概念
強腰健脚(きょうようけんきゃく)とは、腰と下肢の筋骨を強壮にし、歩行困難や腰膝の無力・疼痛を改善する治法である。
腎虚・気血不足・筋骨失養などによって、腰膝がだるく、力が入らず、歩行が不安定になる。
強腰健脚法は、腎を補い、筋骨を強め、気血の運行を促して下肢機能を回復させることを目的とする。
所属
主に補益法のうちの補腎壮陽法・強筋健骨法に属し、腎虚・気血両虚・寒湿痺阻・筋骨衰弱などによる腰膝酸軟・歩行困難に用いる。
効能
- 腎精を補い、筋骨を強化する。
- 腰膝のだるさ・無力を改善する。
- 気血の運行を促し、下肢の冷えやしびれを軽減する。
- 関節の柔軟性と安定性を回復させる。
- 老化や慢性疾患による下肢虚弱を改善する。
主治
病機
腎虚・精血不足・気血運行失調により、筋骨の栄養が不足し、腰膝酸軟・無力・疼痛が生じる。

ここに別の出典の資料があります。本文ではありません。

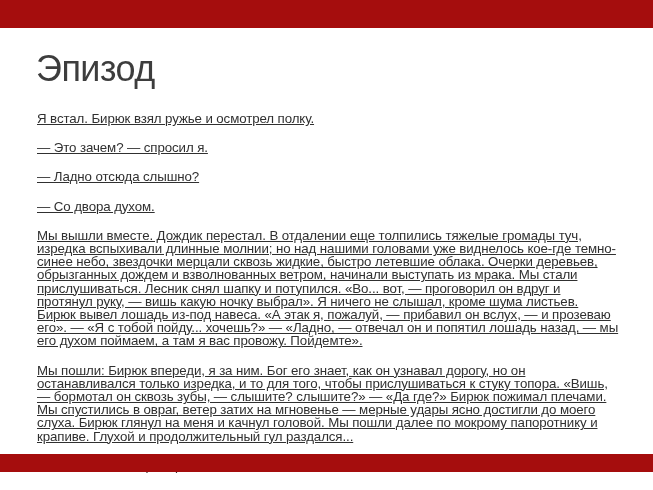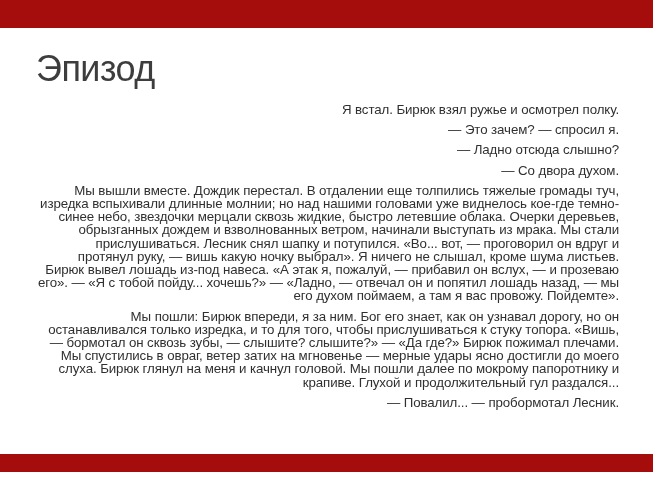"Эпизод" .slide { text-align: right -> none }
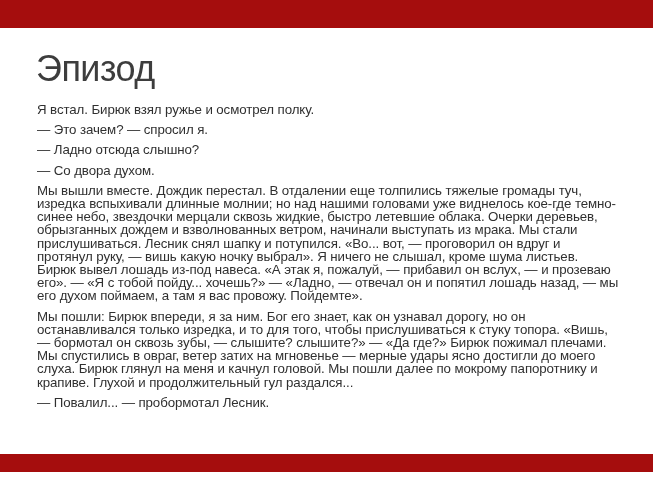"Я встал. Бирюк взял ружье" .body-text p { margin: 7px 0 5px 0 -> 16px 0 5px 0; text-decoration: none -> underline }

また、寒湿の滞りや瘀血が加わると、痛み・重だるさ・動作困難が顕著となる。
強腰健脚法は、補腎益精・強筋健骨・活血通絡・祛風除湿を図り、下肢機能を回復させる。
代表方剤
- 六味丸(ろくみがん):腎陰虚による腰膝酸軟・足腰のだるさ。
- 右帰丸(うきがん):腎陽虚、腰膝冷痛、四肢の無力。
- 独活寄生湯(どっかつきせいとう):腰膝疼痛、筋骨痺弱、慢性関節痛。
- 牛膝散(ごしつさん):筋骨の無力、関節の屈伸不利。
- 杜仲丸(とちゅうがん):腰膝無力、筋骨虚弱、胎動不安。
臨床応用
- 腰痛・坐骨神経痛・変形性膝関節症。
- 加齢による足腰の衰え、歩行困難。
- 慢性の下肢筋肉疲労・冷え性。
- 脊椎疾患の慢性期回復期。
- 下肢の血行不良やしびれの改善補助。
使用上の注意
- 急性炎症や熱感を伴う関節痛には用いない。
- 湿熱が強い場合は、利湿清熱薬と併用する。
- 重度の腎虚や高齢者では、少量から開始し持続的に服用する。
- 長期服用で効果を発揮するが、適宜経過を観察する。
まとめ
強腰健脚法は、腎を補い、筋骨を強化して腰膝酸軟・無力を改善する治法である。
代表方剤は六味丸・右帰丸・独活寄生湯などで、補腎益精・強筋健骨・活血通絡・祛風除湿が治療の要点となる。